Anonymization in the context of Philter is the process of replacing certain values with random but similar values. For example, the identified name of “John Smith” may be replaced with “David Jones”, or an identified phone number of 123-555-9358 may be replaced by 842-436-2042. Anonymization is useful in instances where you want to remove PHI/PII from text without changing the meaning of the text. Anonymization can be enabled for a type of PHI/PII in the filter profile by setting the filter strategy to
RANDOM_REPLACE. (See Filter Profiles for more information.)
How identified PHI/PII is anonymized is determined by the type of PHI/PII. Philter tries to generate random, but realistic values for each type. For example, for an identified first name, Philter will replace it with a randomly selected first name from an internally predefined list. A VIN number will be replaced by a 17 character randomly selected VIN number that adheres to the standard for VIN numbers.
Consistent anonymization refers to the process of always anonymizing the same values with the same values.
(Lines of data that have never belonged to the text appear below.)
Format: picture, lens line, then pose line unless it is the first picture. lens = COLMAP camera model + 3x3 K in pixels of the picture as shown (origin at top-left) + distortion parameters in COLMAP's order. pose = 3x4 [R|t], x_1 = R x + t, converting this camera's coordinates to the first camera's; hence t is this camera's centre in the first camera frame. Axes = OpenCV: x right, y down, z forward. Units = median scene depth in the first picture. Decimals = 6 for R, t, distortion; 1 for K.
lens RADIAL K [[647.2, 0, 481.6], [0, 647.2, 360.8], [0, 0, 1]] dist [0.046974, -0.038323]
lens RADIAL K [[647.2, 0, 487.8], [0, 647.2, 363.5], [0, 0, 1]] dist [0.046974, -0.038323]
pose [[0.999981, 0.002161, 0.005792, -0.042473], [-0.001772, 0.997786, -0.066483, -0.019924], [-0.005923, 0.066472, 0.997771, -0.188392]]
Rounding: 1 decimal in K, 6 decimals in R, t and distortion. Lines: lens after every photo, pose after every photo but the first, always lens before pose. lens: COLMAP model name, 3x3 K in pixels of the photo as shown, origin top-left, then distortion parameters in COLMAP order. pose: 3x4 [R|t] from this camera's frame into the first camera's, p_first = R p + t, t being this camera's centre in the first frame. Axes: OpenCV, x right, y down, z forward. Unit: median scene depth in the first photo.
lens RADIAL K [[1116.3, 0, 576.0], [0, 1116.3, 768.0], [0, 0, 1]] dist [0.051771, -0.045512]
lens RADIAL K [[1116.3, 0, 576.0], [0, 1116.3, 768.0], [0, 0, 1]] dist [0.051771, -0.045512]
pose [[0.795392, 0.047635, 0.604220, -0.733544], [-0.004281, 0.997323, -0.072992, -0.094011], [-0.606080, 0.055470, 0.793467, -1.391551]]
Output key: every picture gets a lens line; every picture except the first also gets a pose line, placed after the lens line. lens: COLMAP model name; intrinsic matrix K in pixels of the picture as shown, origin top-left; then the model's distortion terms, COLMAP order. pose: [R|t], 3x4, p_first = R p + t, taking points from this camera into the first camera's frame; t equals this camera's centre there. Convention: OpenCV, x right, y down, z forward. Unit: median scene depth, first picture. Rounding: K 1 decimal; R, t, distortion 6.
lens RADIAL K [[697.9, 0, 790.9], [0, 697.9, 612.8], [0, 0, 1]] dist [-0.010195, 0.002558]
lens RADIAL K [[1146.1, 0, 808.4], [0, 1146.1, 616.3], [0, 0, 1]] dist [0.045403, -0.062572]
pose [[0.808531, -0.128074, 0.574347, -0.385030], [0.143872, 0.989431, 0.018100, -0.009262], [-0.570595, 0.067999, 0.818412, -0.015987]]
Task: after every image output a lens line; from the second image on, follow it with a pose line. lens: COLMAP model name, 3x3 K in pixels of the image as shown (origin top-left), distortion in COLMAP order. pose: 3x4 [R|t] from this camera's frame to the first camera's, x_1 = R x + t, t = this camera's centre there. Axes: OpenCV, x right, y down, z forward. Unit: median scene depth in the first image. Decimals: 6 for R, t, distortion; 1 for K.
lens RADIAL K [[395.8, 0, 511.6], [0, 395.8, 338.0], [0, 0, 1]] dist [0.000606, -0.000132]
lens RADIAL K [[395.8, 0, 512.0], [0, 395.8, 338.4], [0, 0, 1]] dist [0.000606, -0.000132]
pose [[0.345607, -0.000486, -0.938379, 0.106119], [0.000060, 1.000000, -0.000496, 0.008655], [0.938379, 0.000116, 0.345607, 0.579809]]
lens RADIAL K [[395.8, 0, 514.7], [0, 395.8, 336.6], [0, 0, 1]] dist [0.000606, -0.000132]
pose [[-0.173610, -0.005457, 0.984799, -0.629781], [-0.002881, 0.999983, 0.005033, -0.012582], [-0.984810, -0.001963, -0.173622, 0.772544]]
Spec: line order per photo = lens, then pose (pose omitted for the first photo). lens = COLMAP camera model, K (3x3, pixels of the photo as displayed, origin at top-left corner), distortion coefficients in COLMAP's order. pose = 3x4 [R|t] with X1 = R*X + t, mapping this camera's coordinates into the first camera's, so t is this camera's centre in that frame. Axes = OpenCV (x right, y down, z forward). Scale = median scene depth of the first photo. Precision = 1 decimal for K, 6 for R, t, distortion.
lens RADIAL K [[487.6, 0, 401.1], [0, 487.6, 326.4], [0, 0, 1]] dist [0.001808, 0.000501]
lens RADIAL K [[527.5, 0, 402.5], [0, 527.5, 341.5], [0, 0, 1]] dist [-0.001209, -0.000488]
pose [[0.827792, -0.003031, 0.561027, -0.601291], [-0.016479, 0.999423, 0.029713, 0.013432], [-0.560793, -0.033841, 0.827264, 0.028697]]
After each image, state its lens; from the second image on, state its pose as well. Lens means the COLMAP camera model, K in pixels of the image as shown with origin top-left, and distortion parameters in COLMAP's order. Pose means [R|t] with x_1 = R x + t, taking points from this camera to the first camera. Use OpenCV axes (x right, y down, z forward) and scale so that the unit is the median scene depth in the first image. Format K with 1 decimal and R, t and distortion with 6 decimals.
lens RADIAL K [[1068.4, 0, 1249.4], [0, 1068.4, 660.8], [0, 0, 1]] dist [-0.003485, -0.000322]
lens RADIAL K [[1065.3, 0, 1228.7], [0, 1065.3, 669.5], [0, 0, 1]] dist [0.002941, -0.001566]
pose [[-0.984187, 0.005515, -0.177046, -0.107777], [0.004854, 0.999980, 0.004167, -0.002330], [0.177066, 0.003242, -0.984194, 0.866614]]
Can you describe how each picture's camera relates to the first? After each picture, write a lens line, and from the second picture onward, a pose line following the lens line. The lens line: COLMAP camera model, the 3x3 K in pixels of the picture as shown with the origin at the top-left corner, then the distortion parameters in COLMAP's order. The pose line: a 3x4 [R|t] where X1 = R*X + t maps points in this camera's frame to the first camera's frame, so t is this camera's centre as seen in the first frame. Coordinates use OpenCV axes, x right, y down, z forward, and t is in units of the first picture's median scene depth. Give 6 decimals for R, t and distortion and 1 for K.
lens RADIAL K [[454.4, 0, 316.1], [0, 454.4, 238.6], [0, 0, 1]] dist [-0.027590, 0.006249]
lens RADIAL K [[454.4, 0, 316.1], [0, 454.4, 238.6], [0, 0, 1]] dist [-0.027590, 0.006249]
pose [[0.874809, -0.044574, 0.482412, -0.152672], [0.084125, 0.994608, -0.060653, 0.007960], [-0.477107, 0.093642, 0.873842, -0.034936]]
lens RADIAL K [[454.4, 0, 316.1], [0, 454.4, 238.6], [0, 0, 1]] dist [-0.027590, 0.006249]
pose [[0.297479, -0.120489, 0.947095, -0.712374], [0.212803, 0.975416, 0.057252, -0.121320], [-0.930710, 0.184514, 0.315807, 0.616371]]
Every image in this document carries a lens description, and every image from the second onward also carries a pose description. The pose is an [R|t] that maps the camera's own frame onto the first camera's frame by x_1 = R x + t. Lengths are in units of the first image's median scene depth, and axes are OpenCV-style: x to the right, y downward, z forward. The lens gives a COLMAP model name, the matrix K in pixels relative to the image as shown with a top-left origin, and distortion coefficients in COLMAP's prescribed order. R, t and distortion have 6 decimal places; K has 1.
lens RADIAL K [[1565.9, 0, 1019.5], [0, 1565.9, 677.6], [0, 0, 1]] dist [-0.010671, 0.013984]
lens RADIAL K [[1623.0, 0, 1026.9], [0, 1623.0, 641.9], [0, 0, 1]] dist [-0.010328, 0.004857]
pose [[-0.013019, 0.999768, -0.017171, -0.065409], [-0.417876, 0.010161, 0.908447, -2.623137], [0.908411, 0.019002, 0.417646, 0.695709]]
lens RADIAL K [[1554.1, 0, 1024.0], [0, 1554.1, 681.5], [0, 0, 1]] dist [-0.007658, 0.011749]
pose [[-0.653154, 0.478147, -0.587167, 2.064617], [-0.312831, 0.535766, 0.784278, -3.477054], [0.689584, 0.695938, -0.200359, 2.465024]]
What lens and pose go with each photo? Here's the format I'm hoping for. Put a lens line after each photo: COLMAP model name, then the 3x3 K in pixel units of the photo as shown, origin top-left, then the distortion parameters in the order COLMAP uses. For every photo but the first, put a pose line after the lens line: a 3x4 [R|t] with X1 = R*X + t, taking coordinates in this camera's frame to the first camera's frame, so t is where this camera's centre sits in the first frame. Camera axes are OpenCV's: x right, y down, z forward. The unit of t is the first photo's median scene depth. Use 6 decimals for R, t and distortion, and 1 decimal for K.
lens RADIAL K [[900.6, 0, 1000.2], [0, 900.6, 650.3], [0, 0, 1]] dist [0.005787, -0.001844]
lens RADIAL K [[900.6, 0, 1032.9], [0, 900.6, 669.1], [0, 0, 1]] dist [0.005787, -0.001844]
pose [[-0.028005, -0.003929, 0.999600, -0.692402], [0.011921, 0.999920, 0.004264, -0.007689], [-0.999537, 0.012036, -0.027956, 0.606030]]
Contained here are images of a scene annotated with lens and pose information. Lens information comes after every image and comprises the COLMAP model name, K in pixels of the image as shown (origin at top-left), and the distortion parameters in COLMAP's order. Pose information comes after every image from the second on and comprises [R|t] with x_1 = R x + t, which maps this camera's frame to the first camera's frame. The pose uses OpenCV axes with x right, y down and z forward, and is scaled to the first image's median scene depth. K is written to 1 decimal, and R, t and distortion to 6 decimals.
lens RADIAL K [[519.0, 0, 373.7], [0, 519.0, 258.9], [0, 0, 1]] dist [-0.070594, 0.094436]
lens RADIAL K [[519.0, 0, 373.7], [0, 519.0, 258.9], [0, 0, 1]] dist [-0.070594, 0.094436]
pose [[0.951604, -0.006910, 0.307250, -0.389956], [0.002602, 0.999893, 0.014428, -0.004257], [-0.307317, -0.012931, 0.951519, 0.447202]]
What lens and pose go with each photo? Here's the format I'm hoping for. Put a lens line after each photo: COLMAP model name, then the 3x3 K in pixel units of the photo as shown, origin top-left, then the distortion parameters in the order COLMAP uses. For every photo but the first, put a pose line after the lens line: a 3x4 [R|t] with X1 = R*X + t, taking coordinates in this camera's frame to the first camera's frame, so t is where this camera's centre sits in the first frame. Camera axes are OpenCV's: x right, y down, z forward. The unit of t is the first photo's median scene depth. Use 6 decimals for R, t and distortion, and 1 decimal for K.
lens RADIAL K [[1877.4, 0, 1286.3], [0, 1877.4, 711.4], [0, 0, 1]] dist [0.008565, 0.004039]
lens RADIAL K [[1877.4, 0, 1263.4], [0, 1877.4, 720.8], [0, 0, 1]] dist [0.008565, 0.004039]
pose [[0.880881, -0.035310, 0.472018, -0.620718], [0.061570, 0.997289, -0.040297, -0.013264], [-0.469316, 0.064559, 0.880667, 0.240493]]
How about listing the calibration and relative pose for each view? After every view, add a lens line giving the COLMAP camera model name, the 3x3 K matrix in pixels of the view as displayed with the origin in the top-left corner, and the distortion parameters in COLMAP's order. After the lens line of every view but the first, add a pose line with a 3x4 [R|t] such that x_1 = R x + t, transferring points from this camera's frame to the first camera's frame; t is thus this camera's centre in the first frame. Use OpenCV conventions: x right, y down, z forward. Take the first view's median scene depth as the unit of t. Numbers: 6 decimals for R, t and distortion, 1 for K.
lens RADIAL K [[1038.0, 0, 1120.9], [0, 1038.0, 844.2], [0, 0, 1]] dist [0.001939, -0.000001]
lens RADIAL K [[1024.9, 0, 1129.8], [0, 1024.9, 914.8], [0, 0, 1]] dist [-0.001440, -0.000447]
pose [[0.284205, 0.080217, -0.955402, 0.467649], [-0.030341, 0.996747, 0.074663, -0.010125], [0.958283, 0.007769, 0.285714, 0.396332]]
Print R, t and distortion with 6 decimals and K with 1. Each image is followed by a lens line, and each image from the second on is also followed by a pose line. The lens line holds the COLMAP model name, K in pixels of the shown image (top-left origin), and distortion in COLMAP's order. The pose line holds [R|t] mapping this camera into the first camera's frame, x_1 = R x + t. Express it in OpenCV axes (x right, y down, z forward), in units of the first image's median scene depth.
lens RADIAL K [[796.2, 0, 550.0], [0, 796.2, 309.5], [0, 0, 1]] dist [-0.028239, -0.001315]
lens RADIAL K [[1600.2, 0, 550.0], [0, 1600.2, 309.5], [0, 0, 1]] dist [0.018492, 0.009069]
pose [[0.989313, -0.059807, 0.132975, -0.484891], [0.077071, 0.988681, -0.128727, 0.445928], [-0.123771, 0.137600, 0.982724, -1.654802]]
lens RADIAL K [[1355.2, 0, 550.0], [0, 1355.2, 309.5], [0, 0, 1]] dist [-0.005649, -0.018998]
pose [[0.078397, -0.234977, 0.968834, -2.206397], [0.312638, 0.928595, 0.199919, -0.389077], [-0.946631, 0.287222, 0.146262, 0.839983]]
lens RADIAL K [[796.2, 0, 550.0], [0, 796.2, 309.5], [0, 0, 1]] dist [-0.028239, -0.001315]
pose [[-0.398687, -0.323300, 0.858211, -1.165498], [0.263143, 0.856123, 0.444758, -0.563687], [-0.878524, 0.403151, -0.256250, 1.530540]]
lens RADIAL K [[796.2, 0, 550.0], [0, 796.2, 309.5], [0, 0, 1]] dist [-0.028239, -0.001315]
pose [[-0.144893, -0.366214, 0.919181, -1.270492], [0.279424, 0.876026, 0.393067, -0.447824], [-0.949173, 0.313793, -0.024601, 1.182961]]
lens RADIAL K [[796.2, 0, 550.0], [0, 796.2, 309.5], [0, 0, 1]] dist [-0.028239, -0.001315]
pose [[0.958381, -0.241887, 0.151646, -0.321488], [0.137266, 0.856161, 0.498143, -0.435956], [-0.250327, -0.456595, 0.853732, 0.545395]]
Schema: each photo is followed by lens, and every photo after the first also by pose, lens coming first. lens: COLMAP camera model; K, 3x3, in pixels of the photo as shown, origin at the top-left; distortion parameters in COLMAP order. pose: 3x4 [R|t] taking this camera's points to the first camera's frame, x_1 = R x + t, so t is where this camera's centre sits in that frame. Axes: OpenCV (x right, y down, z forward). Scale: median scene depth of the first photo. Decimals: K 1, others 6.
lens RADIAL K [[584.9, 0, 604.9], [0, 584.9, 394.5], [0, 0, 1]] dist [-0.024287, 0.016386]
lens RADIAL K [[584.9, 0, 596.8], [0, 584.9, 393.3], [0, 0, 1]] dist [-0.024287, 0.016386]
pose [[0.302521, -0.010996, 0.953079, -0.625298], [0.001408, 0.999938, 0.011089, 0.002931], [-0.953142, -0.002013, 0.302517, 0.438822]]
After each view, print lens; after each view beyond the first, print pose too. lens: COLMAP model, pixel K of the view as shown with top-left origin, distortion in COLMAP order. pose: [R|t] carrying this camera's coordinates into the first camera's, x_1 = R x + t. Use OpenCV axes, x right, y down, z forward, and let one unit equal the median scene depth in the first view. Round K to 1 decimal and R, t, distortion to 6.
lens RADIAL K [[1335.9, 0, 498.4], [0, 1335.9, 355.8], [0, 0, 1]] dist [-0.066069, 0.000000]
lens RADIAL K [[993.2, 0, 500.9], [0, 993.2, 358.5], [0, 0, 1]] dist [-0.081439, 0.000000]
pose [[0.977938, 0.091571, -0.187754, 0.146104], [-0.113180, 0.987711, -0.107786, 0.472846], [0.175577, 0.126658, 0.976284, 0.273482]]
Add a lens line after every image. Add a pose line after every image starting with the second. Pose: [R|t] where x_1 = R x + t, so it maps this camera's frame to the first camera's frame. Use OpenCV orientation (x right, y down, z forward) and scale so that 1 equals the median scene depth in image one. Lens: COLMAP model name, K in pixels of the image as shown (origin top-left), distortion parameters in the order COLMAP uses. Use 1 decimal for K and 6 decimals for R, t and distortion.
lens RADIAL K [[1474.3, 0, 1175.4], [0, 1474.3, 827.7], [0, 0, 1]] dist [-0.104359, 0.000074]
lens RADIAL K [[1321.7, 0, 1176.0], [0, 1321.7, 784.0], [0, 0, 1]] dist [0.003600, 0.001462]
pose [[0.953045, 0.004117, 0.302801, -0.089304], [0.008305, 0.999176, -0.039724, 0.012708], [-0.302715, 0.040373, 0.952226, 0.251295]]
For example, if the name “John Smith” is anonymized randomly as “Pete Baker”, all other occurrences of “John Smith” will also be replaced by “Pete Baker.” Consistent anonymization can be done on the document level or on the context level. When enabled on the document level, “John Smith” will only be replaced by “Pete Baker” in the same document. If “John Smith” occurs in a separate document it will be anonymized differently. When enabled on the context level, “John Smith” will be replaced by “Pete Baker” for all documents in the same context.
Consistent anonymization on the context level requires a cache service. If a single instance of Philter is running, its internal cache service is the best choice. If multiple instances of Philter are deployed together, Philter requires access to a Redis cache service. See the Configuration on how to set up the Redis cache.